Ökologe Franz Essl wurde gerade zum Wissenschafter des Jahres 2022 gekürt. In seinem Gastkommentar geht er auf die laxe Klimapolitik Österreichs ein. Er fordert mehr Geld und mehr Engagement für den Umweltschutz ein. Die Proteste der Klimaaktivistinnen und Klimaaktivisten hält er für gerechtfertigt. Lesen Sie dazu auch den Gastkommentar "Stadt – Land – Konflikt" des Politologen Lukas Haffert.

Freitagfrüh wurde beim Wiener Naschmarkt im Bereich der Secession protestiert: ein Aktivist der Letzten Generation.
Foto: APA / Florian Wieser

Als Ökologe fasziniert mich die Natur, und als Ökologe sehe ich auch, wie rasant wir unsere Umwelt zerstören. Die Feuchtwiese meiner Kindheit – mittlerweile aufgeforstet. Die Blumenwiese mit den Prachtnelken – heute eine Christbaumkultur. Das letzte Vorkommen des Wollgrases – entwässert und umgeackert. Der Bach meiner Kindheit – mittlerweile im Hochsommer als Folge des Klimawandels austrocknend. Diese eigene Erfahrung ist ein Mikrokosmos dessen, was tausendfach täglich weltweit passiert und dem Ökosystem Erde die Luft ausgehen lässt. Welche Arten das 21. Jahrhundert überleben werden, ist heute keine Frage der Evolution mehr, sondern obliegt dem Tun des Homo sapiens.

Grüne Universitäten

Die von uns verursachte Umweltkrise – bestehend aus einem übergroßen Ressourcenbedarf und am anderen Ende des gesellschaftlichen Stoffwechsels einem Endlagerproblem (Treibhausgase in der Atmosphäre) – macht die Umweltwissenschaften zu den Schlüsselwissenschaften des 21. Jahrhunderts. Daher braucht es in der Forschung, Ausbildung und Lehre eine massive Stärkung in diesem Bereich – Forderungen, die jüngst auch von Studierenden von "Erde brennt" erhoben wurden.

Die Umweltkrise sollte in jedem Studienfach explizit behandelt werden, gesellschaftlich relevante Forschung zu Transformation, Ökologie und Nachhaltigkeit sollte an jeder Universität einen Schwerpunkt bilden, und jede Universität sollte in ihrem Bereich einen Nachhaltigkeitsplan umsetzen, der die Treibhausgasemissionen auf den Pariser Klimapfad bringt. Es ist insofern sehr bedauerlich, dass bisher keine Universität Österreichs der "Nature Positive Universities"-Initiative beigetreten ist – während Spitzenunis wie Oxford sich schon dazu verpflichtet haben, grüne Universitäten zu werden.

"Friedlicher, auch verstörender Protest muss in einer Demokratie möglich sein."
+++
ZU ERLEDIGENDE AUFGABEN:
1. Gib aus dem Gastkommentar den Abschnitt von "Ökologe Franz Essl" bis "der Letzten Generation." erneut wieder. Ändere dabei "Umweltschutz" in "Naturschutz".
2. Beantworte anhand des Gastkommentars:
(a) Zu welchem Titel wurde Franz Essl gekürt?
(b) Was ist aus der Blumenwiese mit den Prachtnelken geworden?
(c) Welche Spitzenuni hat sich laut Text schon verpflichtet, eine grüne Universität zu werden?
3. Fasse den Absatz des Gastkommentars, der mit "Die Umweltkrise sollte in jedem Studienfach" beginnt, als Liste mit seinen wesentlichen Aussagen zusammen.

GESAMMELTES MATERIAL:
+++
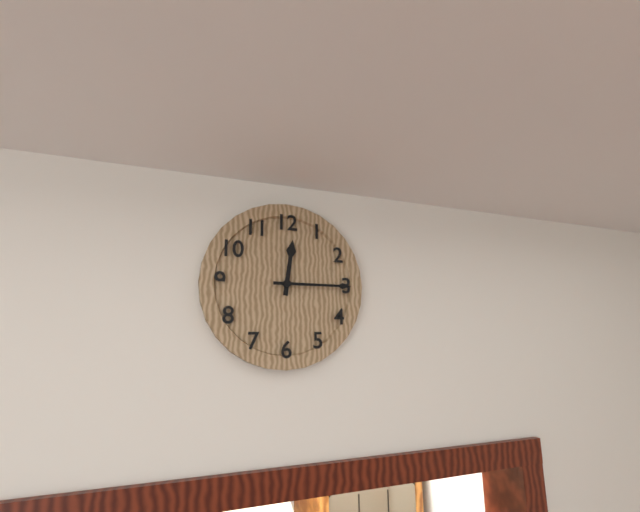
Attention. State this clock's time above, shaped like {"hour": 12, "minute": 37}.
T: {"hour": 12, "minute": 15}
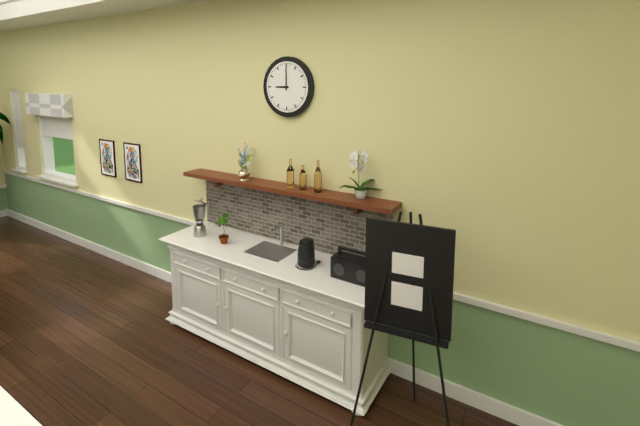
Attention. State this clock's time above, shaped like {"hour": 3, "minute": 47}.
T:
+++
ERGEBNISSE JE AUFGABE:
1.
Ökologe Franz Essl wurde gerade zum Wissenschafter des Jahres 2022 gekürt. In seinem Gastkommentar geht er auf die laxe Klimapolitik Österreichs ein. Er fordert mehr Geld und mehr Engagement für den Naturschutz ein. Die Proteste der Klimaaktivistinnen und Klimaaktivisten hält er für gerechtfertigt. Lesen Sie dazu auch den Gastkommentar "Stadt – Land – Konflikt" des Politologen Lukas Haffert.

Freitagfrüh wurde beim Wiener Naschmarkt im Bereich der Secession protestiert: ein Aktivist der Letzten Generation.

2.
(a) Wissenschafter des Jahres 2022
(b) Eine Christbaumkultur
(c) Oxford

3.
- Die Umweltkrise soll in jedem Studienfach explizit behandelt werden.
- Gesellschaftlich relevante Forschung zu Transformation, Ökologie und Nachhaltigkeit soll an jeder Universität einen Schwerpunkt bilden.
- Jede Universität soll einen Nachhaltigkeitsplan umsetzen, der die Treibhausgasemissionen auf den Pariser Klimapfad bringt.
- Bisher ist keine Universität Österreichs der "Nature Positive Universities"-Initiative beigetreten, was sehr bedauerlich ist.
- Spitzenunis wie Oxford haben sich schon verpflichtet, grüne Universitäten zu werden.